No experience, but their rate of 20% is low by industry standards.  Website looks good.  They want exclusive listings.


----------



## sandrocks (Jun 19, 2007)

Whilst I haven't rented from atlantisfamilyfun.com, I did contact the person who runs the site some time ago for assistance in renting my own unit at harborside.  As he only rented units he owned at that time, he was not able to list my unit but was incredibly helpful in offering guidance and advice that ultimately led to me renting my unit.  Based on my dealings with him and the time he spent assisting someone he didn't know and couldn't make any commission out of, I would highly recommend him.


----------



## mariawolf (Jun 19, 2007)

I have an office co worker who had a unit bought by Atlantis Family fun which they then use to rent out--she said they were great to work with!


----------



## Loriannf (Jun 20, 2007)

*Not good from potential renter's side*

I contacted atlantisfamilyfun regarding a possible rental.  Their prices were much higher than other advertised weeks, so I asked about a possible discount.  I was told it was not possible to discount; I was trying to rent both sides of a lock out unit.  I found them hard to work with, so we pursued another avenue to get the unit we wanted.

Lori


----------



## kckaren (Jul 3, 2007)

Loriannf said:


> I contacted atlantisfamilyfun regarding a possible rental.  Their prices were much higher than other advertised weeks, so I asked about a possible discount.  I was told it was not possible to discount; I was trying to rent both sides of a lock out unit.  I found them hard to work with, so we pursued another avenue to get the unit we wanted.
> 
> Lori



Where did you find that was better to rent at Harborside? 

We are looking for a week around 4/26/08, when my cousin is getting married there. We need to start looking!
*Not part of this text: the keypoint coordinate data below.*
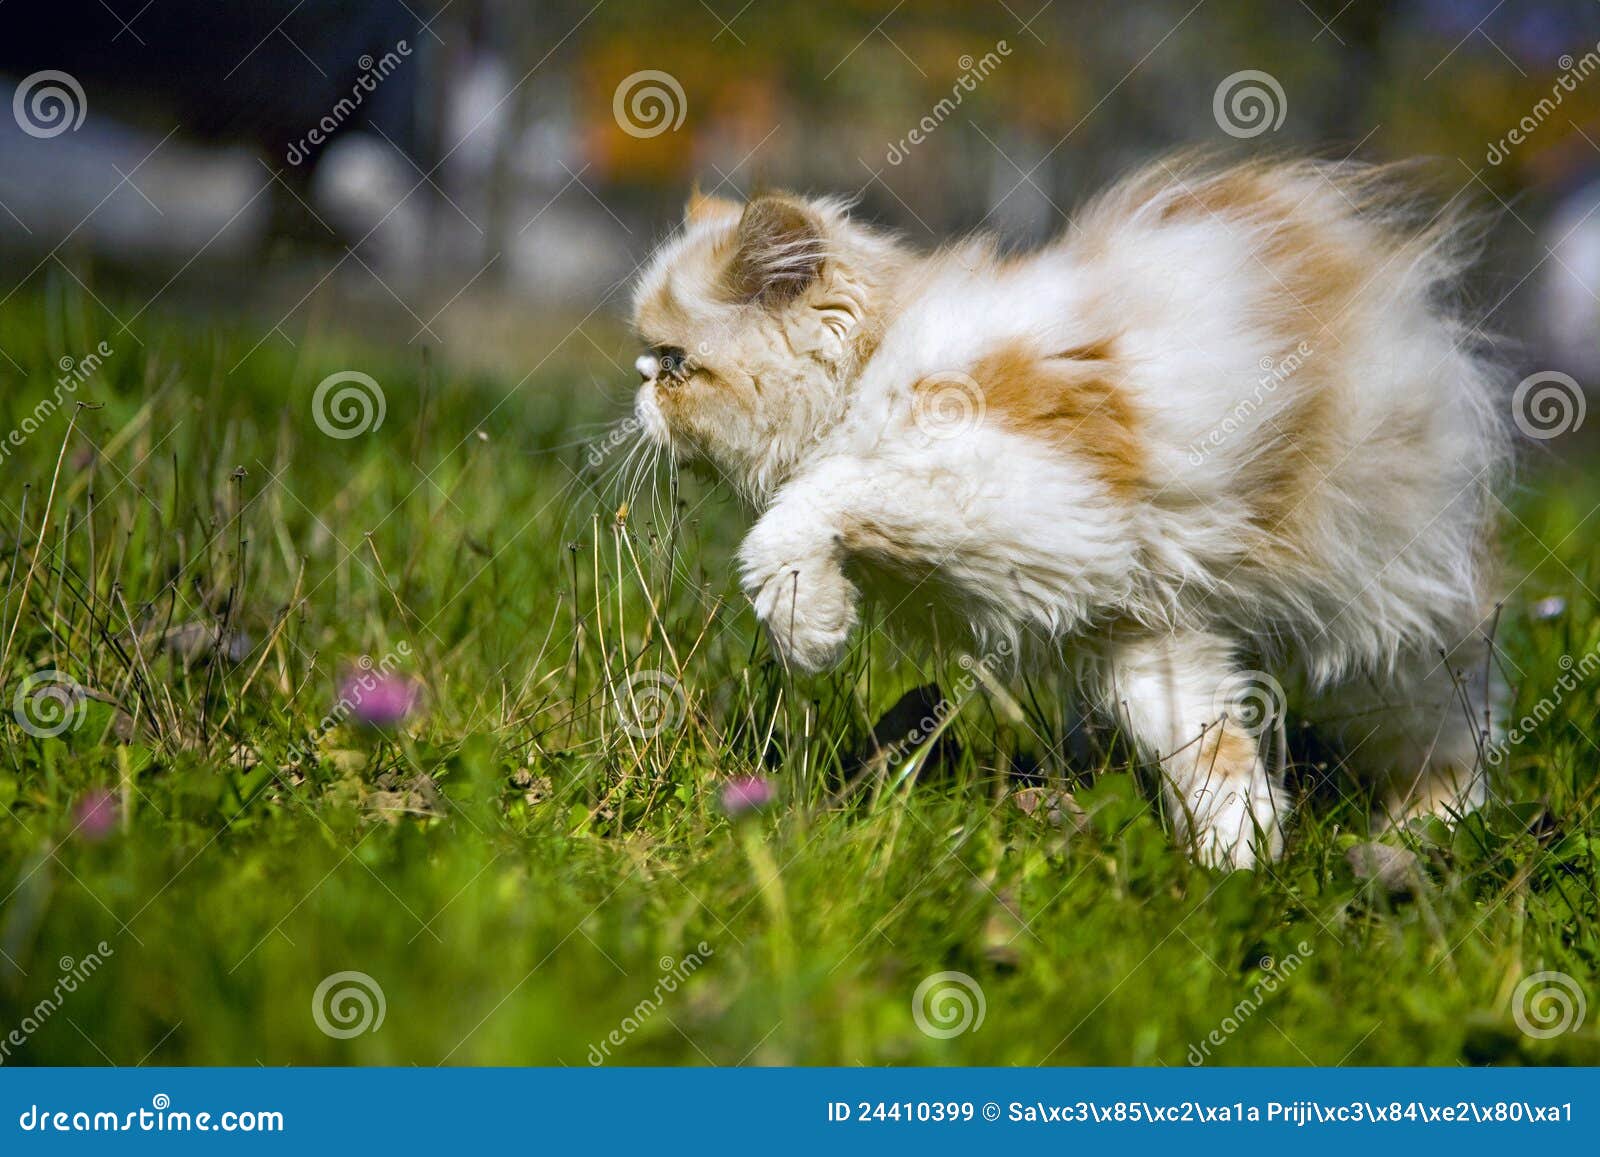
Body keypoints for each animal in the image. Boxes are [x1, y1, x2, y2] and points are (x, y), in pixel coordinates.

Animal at [627, 156, 1510, 870]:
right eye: (650, 362)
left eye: (674, 365)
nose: (636, 386)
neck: (878, 361)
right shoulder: (1136, 629)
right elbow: (1213, 752)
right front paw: (1237, 862)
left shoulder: (1022, 489)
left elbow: (812, 503)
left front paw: (808, 625)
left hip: (1380, 612)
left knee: (1461, 713)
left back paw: (1431, 827)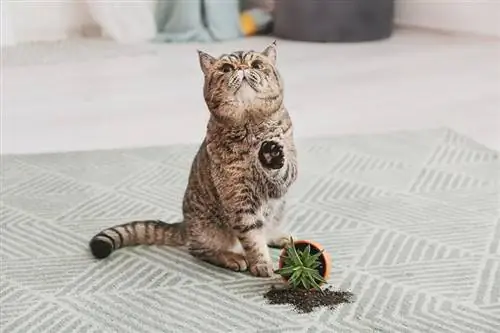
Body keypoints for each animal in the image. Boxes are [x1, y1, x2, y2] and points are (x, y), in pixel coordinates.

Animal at [89, 40, 296, 278]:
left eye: (257, 64)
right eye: (227, 68)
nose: (243, 68)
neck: (250, 124)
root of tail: (185, 224)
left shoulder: (286, 173)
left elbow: (283, 170)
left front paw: (271, 153)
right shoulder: (238, 198)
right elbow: (252, 237)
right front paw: (261, 264)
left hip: (278, 209)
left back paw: (279, 237)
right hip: (210, 230)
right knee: (198, 250)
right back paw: (232, 258)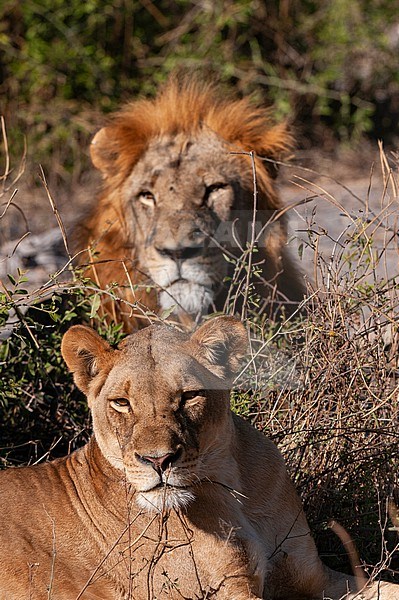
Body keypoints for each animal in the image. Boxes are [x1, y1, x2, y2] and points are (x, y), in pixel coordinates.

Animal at [0, 316, 396, 596]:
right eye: (122, 403)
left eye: (189, 396)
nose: (158, 461)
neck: (231, 487)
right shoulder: (221, 589)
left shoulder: (317, 578)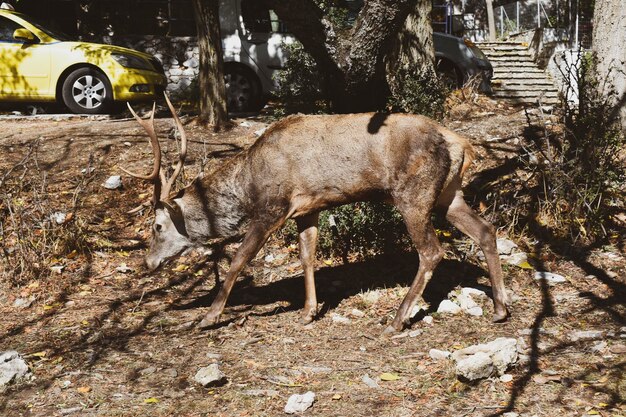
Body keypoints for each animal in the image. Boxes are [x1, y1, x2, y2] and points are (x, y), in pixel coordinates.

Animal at [123, 95, 508, 334]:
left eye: (157, 226)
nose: (147, 263)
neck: (249, 185)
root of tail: (461, 143)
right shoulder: (307, 209)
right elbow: (307, 256)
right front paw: (309, 311)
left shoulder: (272, 208)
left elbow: (239, 260)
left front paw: (209, 316)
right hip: (448, 194)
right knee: (486, 230)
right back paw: (501, 308)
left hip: (414, 193)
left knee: (431, 250)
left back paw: (397, 319)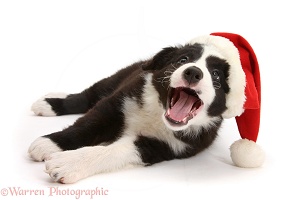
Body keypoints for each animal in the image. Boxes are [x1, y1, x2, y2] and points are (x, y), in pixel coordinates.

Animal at [29, 35, 244, 184]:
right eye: (182, 60)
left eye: (215, 75)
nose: (193, 72)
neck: (158, 113)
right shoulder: (116, 103)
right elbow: (86, 126)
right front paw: (49, 143)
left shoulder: (165, 145)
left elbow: (115, 151)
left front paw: (69, 163)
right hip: (117, 77)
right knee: (88, 96)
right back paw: (49, 103)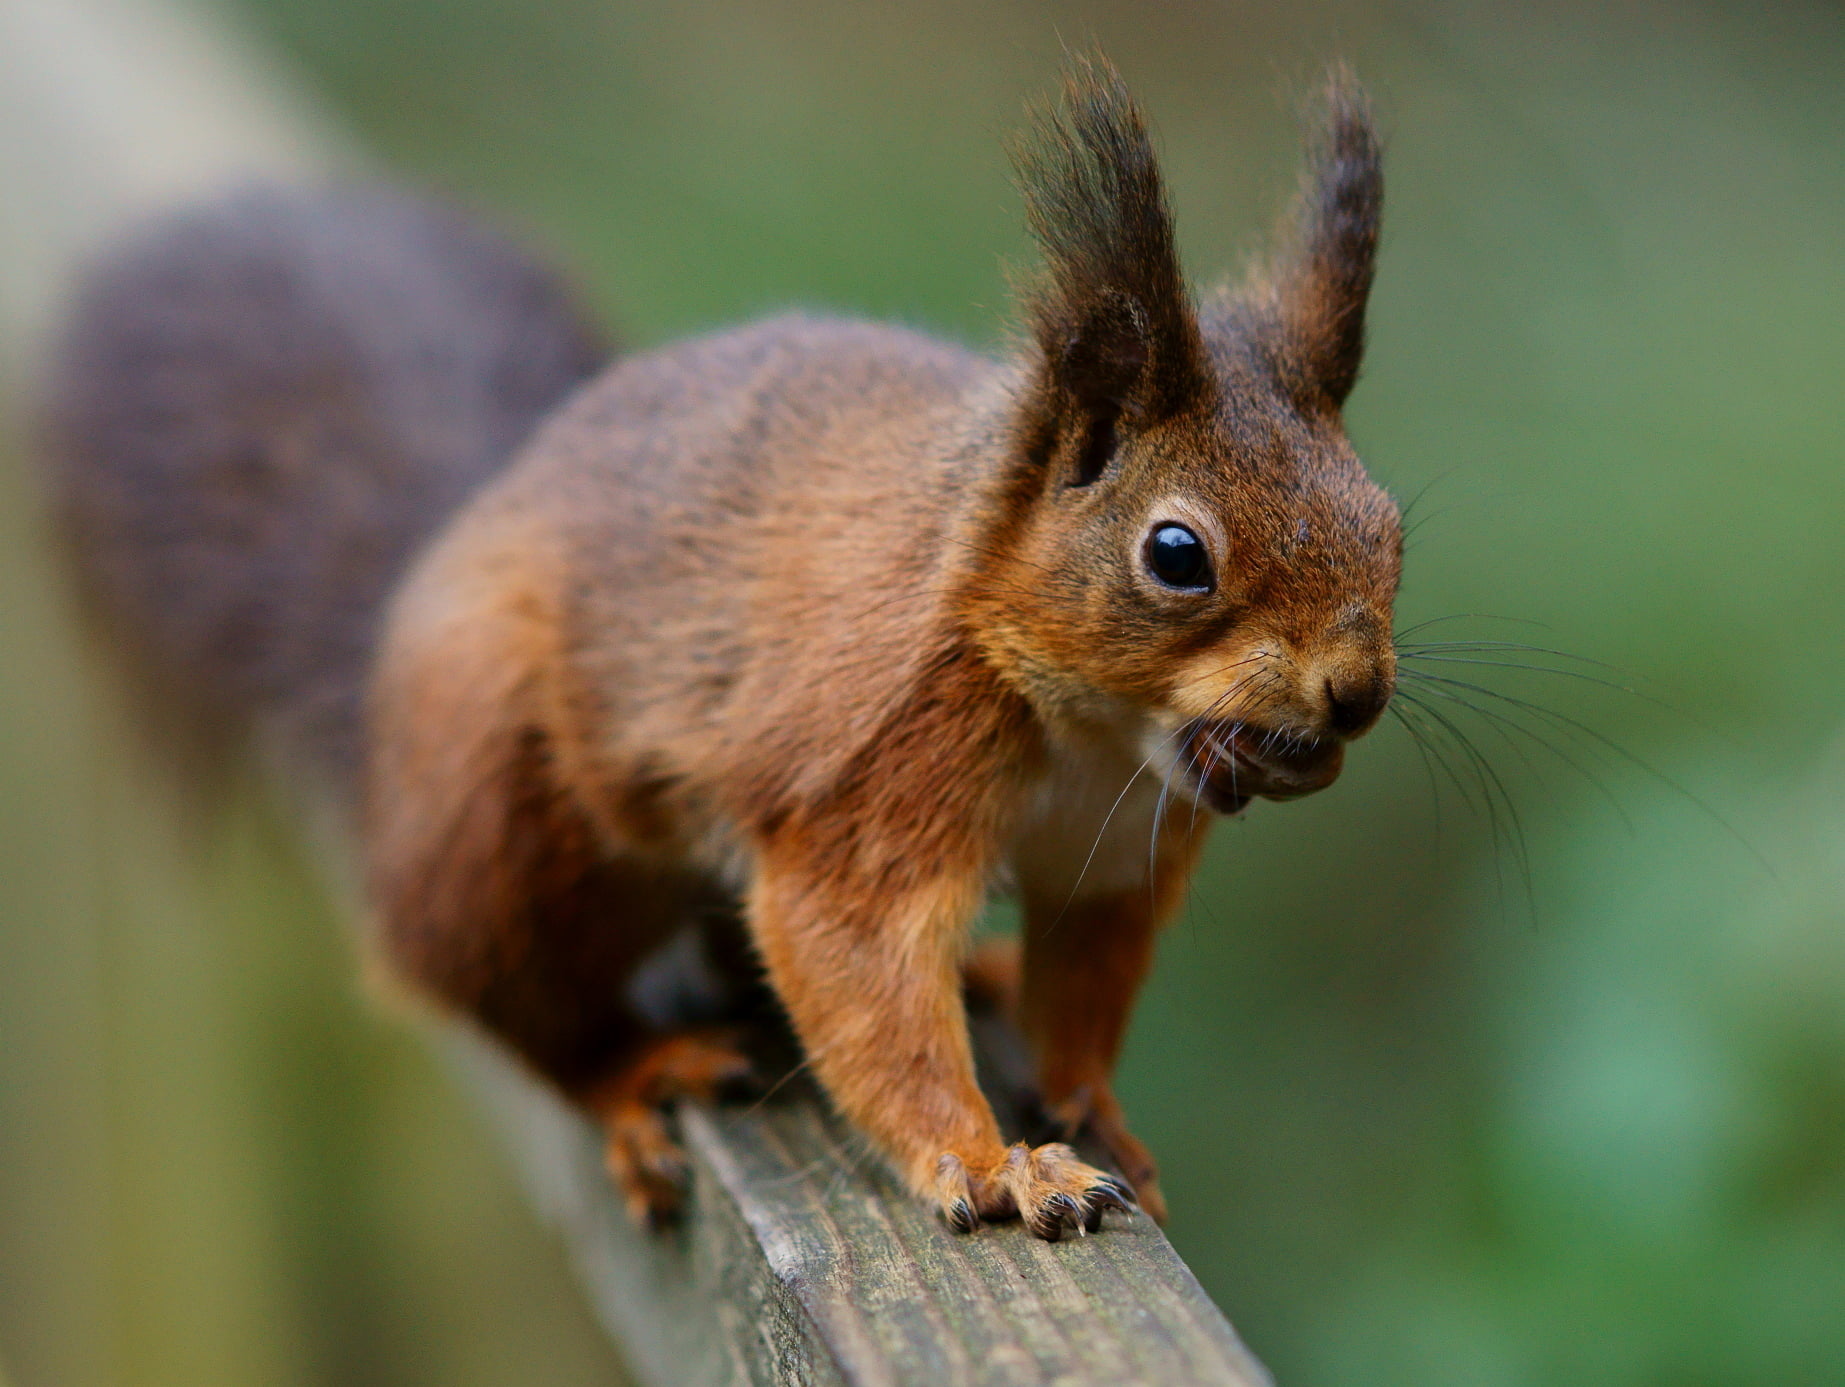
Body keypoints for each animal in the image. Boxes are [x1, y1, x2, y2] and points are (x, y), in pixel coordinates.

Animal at [42, 56, 1399, 1241]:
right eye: (1177, 554)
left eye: (1386, 520)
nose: (1357, 693)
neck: (1094, 737)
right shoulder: (884, 766)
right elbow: (856, 960)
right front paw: (994, 1163)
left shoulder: (1117, 851)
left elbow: (1087, 987)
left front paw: (1090, 1104)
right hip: (505, 821)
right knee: (498, 992)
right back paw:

I don't think my 2 br Tahiti Village will trade well enough for Harborside!

Can't wait to go!:whoopie: 

Karen


----------



## ngalvin (Jul 13, 2007)

Loriannf said:


> I contacted atlantisfamilyfun regarding a possible rental.  Their prices were much higher than other advertised weeks, so I asked about a possible discount.  I was told it was not possible to discount; I was trying to rent both sides of a lock out unit.  I found them hard to work with, so we pursued another avenue to get the unit we wanted.
> 
> Lori



Just to clarify Lori's post.  By "hard to work with" I am sure she does not mean unpleasant.  Given the other posts I think it is safe to say we are always very punctual, professional and pleasant in all our dealings with Harborside, Atlantis owners and renters.

We actually did offer Lori a discount because she was booking two units.  Unfortunately we could not match the price she was getting for a timeshare sales tour package.


----------